Writing Fayette County’s story

(L to R) School Superintendent Dr. Joseph Barrow, Fayetteville Mayor Ed Johnson, Fayette County Library Director Christeen Snell, Director of the Chamber of Commerce Carlotta Ungaro, and Chairman of the County Board of Commissioners Eric Maxwell speak at Friday morning’s community gathering at the library. (Staff Photo by Christopher Dunn)

by Riley Hicks

“Fayette County is like a good book. It’s a story you never want to end,” moderator Gina Martin said in closing Friday morning’s gathering at the Fayette County Public Library.

“Hot off the press: Coffee, conversation, and community” brought together local leaders to talk about the direction of Fayette County, especially its new logo and plan to bring in more businesses and residents. The brand “Create Your Story” has the county working together with the cities and various groups to highlight all that Fayette has to offer.

The panel of Chairman of the County Board of Commissioners Eric Maxwell, Director of the Chamber of Commerce Carlotta Ungaro, Fayetteville Mayor Ed Johnson, Library Director Christeen Snell, and School Superintendent Dr. Joseph Barrow shared how their entities help tell Fayette County’s story and how they hope to provide opportunities for others to create their own.

Fayette has grown tremendously in recent years, but has not yet met its full potential. Community leaders are striving to build on their strengths. Pinewood and its surrounding projects could be just a scratch on the surface.

“We are not a diamond in the rough, we are a nice beautiful shining diamond,” said Maxwell.

The library is also embracing the new motto by offering the public resources to grow and thrive and find their voice.

“The library is your court of entry into the lives of others and learning about stories,” Snell said. “A library is a living organism. We are constantly and consistently reproducing, changing, and getting more materials.”

Fayetteville is working with residents to find out what they are looking for in a home. They are interested in building for the future of the city, which means also reaching out to the millennials as the population ages.

“We need citizen input,” Mayor Johnson said. “With our story, we want to be a city that is reflective of the citizens’ desires.”

One of Fayette’s greatest assets, the school system won’t rest on its successes. Every child has some type of story, and it’s up to the school system to help them create it, Superintendent Barrow said. He wants to continue to teach about history but also start to teach about the future. The focus is going to lean towards what he called the four C’s: Communication, collaboration, creativity, and critical thinking.

“We can’t continue to live in the past, we have to begin to evolve and move forward,” Barrow said. “Our challenge in creating the Fayette County School District story is to honor the rich history and tradition, but also be willing to grab the new evolution.”
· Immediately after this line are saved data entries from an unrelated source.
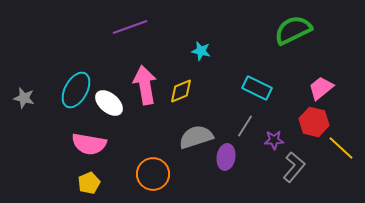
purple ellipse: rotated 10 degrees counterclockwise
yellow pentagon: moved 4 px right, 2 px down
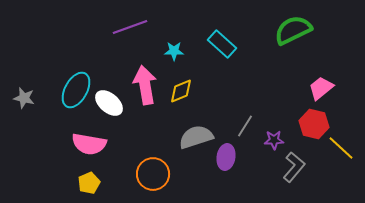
cyan star: moved 27 px left; rotated 12 degrees counterclockwise
cyan rectangle: moved 35 px left, 44 px up; rotated 16 degrees clockwise
red hexagon: moved 2 px down
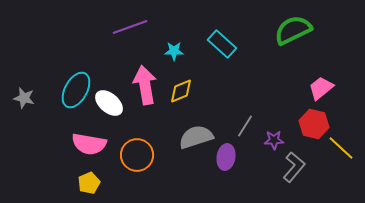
orange circle: moved 16 px left, 19 px up
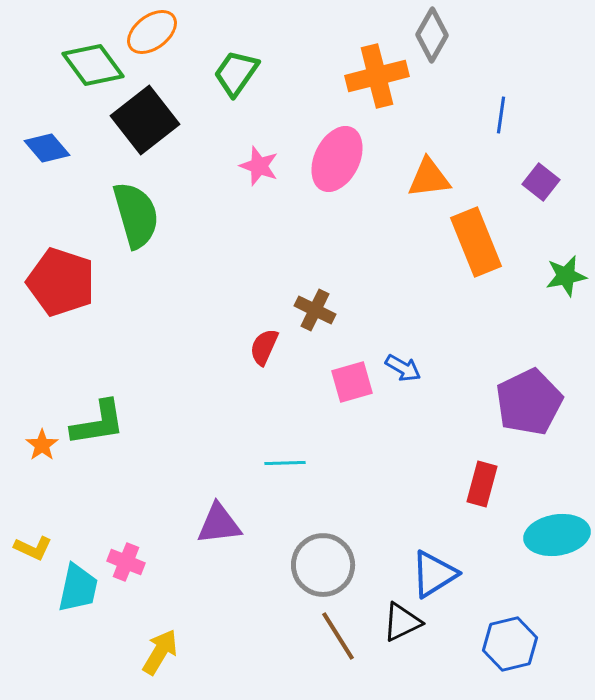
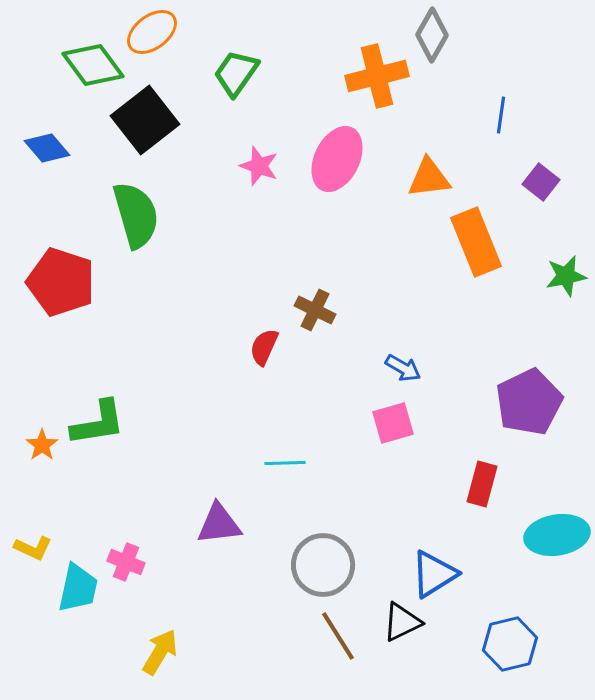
pink square: moved 41 px right, 41 px down
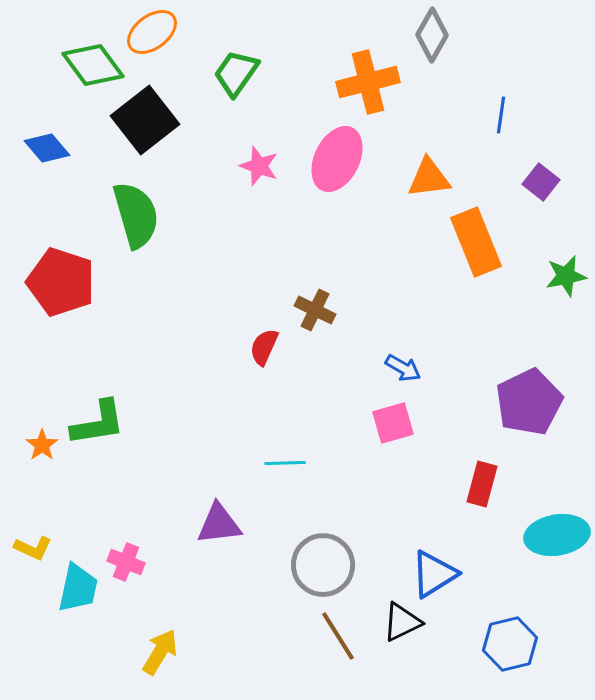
orange cross: moved 9 px left, 6 px down
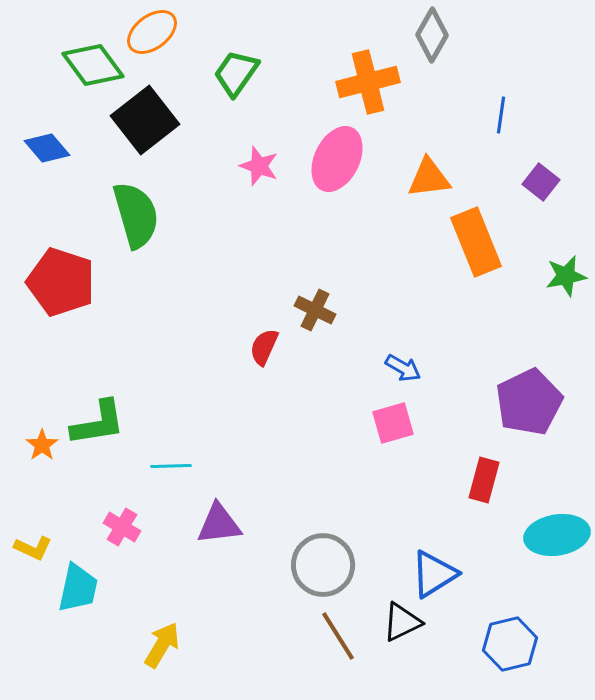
cyan line: moved 114 px left, 3 px down
red rectangle: moved 2 px right, 4 px up
pink cross: moved 4 px left, 35 px up; rotated 9 degrees clockwise
yellow arrow: moved 2 px right, 7 px up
Fayette County is dedicated to creating opportunities for both its current and future residents. Community leaders are already taking the initiative to work towards their goal of growing in the right way. They want everyone to have a story to tell and continue writing a book that reads on for generations.

“Our county is wonderful, and we should be growing at a better rate,” said Ungaro. “We want to make sure we are doing the things we need to do to get there.”